Hugh B Urban is a professor at the Ohio State University. His interests (listed in his entry on the University website) include Comparative Religions and New Religious Movements – he is the author of “The Church of Scientology: A History of a New Religious Movement“, which is an excellent objective account of the organisation’s development.
He is currently interested in “[…]the study of secrecy in religion, particularly in relation to questions of knowledge and power” and is writing a book two books. One of these promises to prove interesting to Scientology-watchers (whether or not it mentions the Church). It is provisionally entitled “Secrecy: The Adornment of Silence, the Vestment of Power. Comparative Studies in Esoteric Religions”.

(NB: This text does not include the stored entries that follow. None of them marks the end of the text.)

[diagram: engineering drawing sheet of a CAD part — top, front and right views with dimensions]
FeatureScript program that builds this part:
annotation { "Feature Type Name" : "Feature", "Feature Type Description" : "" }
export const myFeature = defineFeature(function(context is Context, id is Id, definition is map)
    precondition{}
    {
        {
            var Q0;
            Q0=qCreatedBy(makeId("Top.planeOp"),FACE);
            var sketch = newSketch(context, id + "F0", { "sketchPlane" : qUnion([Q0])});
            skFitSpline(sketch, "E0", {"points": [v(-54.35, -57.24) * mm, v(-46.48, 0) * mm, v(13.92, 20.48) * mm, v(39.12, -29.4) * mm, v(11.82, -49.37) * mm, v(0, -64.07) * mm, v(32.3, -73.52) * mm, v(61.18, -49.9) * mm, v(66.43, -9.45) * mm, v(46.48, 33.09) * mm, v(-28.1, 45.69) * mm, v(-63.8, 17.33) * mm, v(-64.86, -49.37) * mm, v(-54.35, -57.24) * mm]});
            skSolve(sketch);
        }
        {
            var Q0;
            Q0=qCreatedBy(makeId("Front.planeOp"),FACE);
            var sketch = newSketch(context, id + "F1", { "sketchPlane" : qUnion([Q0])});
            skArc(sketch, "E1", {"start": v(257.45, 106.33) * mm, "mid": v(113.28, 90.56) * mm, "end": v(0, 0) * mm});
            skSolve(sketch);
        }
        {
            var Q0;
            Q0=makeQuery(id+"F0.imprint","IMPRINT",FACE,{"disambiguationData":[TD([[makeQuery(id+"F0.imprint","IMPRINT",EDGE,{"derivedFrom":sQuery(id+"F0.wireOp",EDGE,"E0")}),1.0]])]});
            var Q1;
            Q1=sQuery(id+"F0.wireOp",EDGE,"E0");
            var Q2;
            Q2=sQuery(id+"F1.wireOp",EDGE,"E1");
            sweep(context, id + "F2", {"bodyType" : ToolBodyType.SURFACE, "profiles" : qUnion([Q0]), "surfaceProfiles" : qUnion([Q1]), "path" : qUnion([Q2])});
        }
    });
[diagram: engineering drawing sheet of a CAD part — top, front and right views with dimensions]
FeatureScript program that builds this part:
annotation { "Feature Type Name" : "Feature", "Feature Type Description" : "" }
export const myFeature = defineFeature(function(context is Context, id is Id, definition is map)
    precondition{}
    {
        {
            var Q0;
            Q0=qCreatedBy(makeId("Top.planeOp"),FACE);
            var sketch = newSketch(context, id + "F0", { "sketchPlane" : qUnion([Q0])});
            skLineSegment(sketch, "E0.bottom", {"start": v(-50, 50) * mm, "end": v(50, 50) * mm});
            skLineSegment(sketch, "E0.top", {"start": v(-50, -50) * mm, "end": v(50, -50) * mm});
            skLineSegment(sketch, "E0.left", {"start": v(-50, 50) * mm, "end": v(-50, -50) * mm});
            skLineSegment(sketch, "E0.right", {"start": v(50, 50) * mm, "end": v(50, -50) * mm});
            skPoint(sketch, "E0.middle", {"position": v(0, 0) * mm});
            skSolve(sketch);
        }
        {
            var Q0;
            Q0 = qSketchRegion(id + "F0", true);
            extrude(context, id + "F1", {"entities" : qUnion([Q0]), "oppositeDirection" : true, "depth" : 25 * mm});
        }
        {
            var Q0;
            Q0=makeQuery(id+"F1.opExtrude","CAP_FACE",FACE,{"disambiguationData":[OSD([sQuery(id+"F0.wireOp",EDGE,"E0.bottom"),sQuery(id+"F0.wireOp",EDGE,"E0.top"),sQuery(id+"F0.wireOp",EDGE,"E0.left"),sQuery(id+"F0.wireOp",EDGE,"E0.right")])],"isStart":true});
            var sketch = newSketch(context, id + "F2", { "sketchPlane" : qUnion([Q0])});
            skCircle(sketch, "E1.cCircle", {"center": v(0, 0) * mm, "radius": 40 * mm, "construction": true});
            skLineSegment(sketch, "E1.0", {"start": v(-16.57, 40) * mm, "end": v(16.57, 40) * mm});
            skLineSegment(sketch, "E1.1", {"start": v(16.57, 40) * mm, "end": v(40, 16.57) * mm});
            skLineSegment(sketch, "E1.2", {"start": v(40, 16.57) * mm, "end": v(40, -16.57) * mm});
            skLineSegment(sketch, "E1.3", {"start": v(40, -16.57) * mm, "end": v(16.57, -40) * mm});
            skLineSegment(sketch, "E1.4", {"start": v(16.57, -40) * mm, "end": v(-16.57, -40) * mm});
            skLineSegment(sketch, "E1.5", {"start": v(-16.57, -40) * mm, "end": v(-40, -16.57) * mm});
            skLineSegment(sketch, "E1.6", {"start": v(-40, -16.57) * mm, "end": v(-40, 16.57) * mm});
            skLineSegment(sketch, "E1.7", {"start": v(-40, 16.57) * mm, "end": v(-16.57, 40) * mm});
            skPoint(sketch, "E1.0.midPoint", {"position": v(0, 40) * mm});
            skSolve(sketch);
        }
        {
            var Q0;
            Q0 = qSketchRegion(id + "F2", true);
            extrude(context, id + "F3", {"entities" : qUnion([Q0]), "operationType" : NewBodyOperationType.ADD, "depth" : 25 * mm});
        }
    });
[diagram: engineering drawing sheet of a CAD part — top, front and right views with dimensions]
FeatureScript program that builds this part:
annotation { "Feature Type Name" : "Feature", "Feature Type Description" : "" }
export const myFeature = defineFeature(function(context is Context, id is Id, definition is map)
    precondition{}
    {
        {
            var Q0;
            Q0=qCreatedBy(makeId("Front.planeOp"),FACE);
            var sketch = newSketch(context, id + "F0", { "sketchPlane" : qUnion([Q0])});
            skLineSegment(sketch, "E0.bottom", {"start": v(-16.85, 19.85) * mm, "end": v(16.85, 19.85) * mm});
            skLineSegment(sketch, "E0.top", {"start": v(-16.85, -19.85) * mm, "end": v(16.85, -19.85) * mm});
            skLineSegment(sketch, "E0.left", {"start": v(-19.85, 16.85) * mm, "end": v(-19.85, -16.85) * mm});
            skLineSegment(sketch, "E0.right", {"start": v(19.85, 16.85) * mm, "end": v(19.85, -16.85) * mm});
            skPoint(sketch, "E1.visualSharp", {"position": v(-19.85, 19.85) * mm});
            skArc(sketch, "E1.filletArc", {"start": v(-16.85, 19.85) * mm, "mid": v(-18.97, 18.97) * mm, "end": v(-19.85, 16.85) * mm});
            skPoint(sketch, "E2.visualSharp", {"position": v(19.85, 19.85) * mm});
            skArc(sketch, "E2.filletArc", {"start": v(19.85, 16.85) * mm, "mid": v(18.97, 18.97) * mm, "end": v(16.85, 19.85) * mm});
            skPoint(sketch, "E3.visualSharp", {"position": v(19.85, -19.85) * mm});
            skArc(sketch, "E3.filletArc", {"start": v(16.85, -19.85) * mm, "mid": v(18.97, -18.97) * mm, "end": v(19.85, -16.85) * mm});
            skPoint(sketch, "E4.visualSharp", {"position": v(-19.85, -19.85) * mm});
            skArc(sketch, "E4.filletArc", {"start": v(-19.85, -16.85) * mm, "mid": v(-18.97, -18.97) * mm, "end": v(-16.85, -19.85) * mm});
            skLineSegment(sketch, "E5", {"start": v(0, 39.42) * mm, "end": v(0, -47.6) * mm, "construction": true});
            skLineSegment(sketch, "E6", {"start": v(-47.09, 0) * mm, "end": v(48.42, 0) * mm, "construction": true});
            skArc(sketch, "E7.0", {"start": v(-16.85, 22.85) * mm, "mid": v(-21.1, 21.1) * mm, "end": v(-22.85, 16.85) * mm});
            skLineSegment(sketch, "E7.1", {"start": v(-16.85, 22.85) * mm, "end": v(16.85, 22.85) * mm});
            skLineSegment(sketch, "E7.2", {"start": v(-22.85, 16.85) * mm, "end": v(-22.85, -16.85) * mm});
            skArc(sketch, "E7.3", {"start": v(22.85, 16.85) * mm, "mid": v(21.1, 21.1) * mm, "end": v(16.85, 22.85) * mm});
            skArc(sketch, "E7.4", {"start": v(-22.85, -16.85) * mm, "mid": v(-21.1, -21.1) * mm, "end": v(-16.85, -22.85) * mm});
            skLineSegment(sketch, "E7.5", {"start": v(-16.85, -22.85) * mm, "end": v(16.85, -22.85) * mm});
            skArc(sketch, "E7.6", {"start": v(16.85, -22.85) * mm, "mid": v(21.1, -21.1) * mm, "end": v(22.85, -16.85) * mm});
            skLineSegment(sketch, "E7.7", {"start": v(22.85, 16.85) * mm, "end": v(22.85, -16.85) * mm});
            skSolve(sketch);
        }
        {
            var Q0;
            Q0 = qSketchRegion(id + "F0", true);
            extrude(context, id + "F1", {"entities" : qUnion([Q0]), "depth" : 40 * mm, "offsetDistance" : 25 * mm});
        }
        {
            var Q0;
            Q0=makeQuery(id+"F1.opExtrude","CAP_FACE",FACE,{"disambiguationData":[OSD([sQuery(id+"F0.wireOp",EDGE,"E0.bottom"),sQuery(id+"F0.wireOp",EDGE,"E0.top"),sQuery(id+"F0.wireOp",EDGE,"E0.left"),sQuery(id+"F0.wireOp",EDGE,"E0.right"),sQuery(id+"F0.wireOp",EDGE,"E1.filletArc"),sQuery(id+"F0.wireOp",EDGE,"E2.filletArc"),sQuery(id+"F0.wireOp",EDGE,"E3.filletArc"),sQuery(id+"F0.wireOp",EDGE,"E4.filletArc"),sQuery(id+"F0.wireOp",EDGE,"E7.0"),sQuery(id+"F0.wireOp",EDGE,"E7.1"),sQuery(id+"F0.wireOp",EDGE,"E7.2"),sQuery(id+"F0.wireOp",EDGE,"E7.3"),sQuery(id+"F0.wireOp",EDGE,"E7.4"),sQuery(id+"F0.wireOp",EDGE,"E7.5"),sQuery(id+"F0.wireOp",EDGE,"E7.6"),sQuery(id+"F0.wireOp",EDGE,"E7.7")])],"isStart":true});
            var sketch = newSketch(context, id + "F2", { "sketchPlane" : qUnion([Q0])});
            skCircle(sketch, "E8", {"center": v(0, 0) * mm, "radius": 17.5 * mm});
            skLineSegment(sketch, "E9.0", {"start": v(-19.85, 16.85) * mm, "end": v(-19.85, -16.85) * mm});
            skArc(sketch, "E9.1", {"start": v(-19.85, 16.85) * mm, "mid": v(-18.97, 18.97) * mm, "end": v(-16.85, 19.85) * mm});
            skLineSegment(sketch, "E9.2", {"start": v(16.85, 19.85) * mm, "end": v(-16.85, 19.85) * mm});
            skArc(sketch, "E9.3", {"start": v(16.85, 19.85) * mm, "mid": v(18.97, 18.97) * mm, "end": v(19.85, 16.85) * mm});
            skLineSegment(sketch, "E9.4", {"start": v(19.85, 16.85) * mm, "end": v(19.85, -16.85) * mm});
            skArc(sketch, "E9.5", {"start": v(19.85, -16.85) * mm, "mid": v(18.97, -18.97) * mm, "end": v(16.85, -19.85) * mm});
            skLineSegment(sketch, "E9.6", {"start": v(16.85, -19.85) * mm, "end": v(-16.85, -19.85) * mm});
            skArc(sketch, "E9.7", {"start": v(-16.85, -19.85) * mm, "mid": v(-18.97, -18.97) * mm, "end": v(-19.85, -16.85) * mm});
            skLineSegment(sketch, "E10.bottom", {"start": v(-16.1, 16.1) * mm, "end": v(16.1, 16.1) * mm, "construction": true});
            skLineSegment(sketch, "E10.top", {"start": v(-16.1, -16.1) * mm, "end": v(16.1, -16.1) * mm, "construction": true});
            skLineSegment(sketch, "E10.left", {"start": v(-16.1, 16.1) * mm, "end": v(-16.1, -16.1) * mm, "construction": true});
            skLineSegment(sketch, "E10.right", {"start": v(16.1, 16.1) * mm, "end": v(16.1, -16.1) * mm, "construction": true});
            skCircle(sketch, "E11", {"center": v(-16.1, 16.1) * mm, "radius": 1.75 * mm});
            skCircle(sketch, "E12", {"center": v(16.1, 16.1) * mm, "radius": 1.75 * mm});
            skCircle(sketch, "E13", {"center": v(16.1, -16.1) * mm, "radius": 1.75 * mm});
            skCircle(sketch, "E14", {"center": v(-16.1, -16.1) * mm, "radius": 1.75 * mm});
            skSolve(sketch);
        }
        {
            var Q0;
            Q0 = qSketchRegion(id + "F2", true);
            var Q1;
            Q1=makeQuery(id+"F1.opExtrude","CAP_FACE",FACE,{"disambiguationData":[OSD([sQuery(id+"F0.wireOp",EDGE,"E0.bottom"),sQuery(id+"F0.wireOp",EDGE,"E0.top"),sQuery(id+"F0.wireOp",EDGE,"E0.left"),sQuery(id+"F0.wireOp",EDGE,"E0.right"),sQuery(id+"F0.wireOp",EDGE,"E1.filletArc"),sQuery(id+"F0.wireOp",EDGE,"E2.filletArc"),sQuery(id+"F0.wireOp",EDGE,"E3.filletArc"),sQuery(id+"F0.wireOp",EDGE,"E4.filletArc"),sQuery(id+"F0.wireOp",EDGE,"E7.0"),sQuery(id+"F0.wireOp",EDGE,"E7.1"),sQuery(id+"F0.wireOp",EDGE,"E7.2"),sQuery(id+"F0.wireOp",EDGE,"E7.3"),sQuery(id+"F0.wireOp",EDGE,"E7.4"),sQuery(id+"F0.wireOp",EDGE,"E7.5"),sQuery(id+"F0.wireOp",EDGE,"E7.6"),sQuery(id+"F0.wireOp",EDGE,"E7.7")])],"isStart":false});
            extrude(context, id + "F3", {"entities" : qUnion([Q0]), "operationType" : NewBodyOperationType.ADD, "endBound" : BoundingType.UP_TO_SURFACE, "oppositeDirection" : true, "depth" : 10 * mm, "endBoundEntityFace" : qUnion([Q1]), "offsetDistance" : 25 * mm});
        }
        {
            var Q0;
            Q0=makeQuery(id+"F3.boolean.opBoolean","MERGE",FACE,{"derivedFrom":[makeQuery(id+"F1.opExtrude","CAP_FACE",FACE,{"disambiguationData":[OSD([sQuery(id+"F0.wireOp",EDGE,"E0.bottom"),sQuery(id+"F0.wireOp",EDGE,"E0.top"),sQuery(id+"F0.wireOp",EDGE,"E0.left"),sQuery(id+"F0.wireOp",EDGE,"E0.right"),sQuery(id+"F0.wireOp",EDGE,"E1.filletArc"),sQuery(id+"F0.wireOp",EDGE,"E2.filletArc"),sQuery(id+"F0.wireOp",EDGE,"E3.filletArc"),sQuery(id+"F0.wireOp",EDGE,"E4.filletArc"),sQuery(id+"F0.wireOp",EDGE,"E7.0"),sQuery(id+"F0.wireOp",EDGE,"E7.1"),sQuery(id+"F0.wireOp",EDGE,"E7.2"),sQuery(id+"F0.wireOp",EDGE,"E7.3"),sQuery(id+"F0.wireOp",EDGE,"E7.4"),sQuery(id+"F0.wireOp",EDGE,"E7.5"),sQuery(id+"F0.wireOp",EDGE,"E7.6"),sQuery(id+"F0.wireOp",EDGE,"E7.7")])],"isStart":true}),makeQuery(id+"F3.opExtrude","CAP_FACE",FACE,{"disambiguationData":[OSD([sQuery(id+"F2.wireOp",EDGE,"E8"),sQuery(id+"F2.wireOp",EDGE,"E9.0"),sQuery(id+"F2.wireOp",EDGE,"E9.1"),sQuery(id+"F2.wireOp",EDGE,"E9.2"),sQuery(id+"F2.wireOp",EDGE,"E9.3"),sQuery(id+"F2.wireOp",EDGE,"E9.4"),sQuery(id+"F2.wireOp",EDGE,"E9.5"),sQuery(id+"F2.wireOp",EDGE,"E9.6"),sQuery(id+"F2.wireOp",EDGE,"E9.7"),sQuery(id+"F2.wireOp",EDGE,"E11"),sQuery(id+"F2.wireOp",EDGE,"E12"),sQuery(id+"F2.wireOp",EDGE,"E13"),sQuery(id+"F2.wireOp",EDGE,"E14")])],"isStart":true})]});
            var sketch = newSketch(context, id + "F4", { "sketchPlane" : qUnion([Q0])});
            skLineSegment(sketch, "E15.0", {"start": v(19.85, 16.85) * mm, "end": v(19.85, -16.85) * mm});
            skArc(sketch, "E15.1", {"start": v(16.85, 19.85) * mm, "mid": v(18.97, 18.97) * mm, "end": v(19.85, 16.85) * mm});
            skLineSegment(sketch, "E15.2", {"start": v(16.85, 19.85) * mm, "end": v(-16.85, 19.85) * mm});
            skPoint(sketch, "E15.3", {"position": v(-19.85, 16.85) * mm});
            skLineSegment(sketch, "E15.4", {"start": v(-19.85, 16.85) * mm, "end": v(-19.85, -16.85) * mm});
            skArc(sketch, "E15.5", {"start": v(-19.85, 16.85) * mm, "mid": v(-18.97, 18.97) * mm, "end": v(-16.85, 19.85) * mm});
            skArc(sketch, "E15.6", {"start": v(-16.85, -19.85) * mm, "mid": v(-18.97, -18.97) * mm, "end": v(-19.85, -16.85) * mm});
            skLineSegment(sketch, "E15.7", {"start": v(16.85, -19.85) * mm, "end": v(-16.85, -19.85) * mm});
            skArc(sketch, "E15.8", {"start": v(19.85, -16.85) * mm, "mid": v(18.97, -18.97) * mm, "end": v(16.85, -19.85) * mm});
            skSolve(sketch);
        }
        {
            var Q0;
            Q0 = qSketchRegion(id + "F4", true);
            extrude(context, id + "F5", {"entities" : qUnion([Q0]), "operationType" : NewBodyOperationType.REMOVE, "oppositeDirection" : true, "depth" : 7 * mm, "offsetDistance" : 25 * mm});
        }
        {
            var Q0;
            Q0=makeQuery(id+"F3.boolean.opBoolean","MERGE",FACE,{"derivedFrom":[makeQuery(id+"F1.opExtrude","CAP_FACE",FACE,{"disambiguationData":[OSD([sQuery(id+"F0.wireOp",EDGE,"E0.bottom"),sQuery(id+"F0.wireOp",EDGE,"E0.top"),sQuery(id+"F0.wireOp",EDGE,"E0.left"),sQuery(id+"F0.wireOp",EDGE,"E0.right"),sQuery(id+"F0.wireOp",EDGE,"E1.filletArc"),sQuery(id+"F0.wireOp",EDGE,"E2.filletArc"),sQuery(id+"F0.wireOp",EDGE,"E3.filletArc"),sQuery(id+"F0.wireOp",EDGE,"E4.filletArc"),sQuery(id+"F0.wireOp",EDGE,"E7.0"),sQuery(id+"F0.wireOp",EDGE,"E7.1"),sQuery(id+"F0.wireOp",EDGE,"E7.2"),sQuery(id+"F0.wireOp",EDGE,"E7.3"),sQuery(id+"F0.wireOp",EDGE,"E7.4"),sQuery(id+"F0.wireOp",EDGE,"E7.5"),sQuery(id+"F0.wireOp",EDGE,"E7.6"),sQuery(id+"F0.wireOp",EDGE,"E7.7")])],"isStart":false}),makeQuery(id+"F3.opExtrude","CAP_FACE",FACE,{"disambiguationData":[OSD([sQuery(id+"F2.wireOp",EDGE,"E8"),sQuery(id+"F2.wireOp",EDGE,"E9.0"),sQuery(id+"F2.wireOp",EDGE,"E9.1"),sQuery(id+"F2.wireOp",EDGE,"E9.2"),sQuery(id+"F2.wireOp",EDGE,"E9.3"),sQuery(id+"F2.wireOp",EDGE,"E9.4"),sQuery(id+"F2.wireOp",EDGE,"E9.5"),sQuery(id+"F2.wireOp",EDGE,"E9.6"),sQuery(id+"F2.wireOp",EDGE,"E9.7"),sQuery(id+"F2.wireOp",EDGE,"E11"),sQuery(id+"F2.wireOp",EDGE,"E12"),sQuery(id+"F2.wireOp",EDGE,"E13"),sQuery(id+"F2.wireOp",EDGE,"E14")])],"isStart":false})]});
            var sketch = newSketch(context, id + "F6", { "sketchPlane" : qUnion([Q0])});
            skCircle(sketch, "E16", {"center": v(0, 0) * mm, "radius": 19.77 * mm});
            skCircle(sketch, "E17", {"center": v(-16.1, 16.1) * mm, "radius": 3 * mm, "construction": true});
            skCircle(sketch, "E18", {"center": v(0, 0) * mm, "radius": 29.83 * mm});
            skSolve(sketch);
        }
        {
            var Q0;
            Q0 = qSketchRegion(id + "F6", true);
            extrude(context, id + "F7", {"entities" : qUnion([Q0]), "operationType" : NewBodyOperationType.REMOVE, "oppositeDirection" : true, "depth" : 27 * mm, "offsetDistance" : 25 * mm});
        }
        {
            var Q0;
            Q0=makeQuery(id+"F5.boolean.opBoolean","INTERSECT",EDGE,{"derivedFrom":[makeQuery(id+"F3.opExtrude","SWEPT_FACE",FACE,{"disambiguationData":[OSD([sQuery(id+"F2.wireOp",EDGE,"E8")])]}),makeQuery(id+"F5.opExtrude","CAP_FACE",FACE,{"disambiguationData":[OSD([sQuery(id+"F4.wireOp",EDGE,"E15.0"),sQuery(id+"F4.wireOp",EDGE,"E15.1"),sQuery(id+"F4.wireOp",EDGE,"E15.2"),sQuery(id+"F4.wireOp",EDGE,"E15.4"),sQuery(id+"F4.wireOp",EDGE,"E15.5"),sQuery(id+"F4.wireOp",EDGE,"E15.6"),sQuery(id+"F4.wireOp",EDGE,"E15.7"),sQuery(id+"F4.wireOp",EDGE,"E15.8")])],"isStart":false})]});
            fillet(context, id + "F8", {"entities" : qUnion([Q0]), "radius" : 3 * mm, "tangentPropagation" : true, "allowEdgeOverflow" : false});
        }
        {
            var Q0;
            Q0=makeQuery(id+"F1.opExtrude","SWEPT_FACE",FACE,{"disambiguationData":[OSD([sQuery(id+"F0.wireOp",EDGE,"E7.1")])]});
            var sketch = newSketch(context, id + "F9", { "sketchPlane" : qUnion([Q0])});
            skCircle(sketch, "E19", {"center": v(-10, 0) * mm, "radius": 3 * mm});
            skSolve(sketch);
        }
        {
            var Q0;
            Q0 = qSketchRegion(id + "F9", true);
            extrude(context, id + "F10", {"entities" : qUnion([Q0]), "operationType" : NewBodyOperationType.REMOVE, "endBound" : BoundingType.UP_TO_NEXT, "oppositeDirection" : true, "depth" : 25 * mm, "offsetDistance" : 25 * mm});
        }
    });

This article combines those two interests – and weaves in another thread that is vital to an understanding of the Church of Scientology – the atmosphere of cold war paranoia that pervaded its origins and captured the imagination of it’s creator, L Ron Hubbard.
It is no coincidence that the Church of Scientology emerged and achieved its height of popularity in the years between 1950 and 1990 – roughly the period of the Cold War.
Urban proposes that Scientology’s attitude towards outsiders is a consequence of Hubbard exploiting the prevalent Cold War paranoia. He used this to justify building an oppressive security apparatus (modelled on the CIA and FBI) into his new Church.
Even the doctrine of the church of Scientology is subject to the strictest of security. Scientology is a religion that takes secrecy to extremes, and manifestly uses it to control its members.
- Scientologists are told that they must approach each stage of their ‘initiation’ in a fixed sequence (“on a gradient”) and actively avoid learning anything about the higher levels because doing so before they have been prepared will be harmful. Famously, adherents are warned to not to look at the OT3 materials (which are available online) because, if they do they will die of pneumonia.
- Scientologists are forbidden from discussing the material they have learned with each other – even with people who are ‘studying’ the same level at the same time.
Similarly the Church bureaucracy is hierarchical and compartmentalised – no one knows more than they need to know.
Urban also examines the later innovations of “Security Checks”, witch hunts for “Suppressive Persons”, the policy of “Fair Game” (which led to the Church’s well document espionage and ‘dirty tricks’ projects) and its losing battle against Internet critics.
This is a remarkably relevant read that views Scientology as a Cold War hangover – one that might receive a new impetus from the contemporary “War on Terror” (which arguably repeats many of the mistakes made during the Cold War).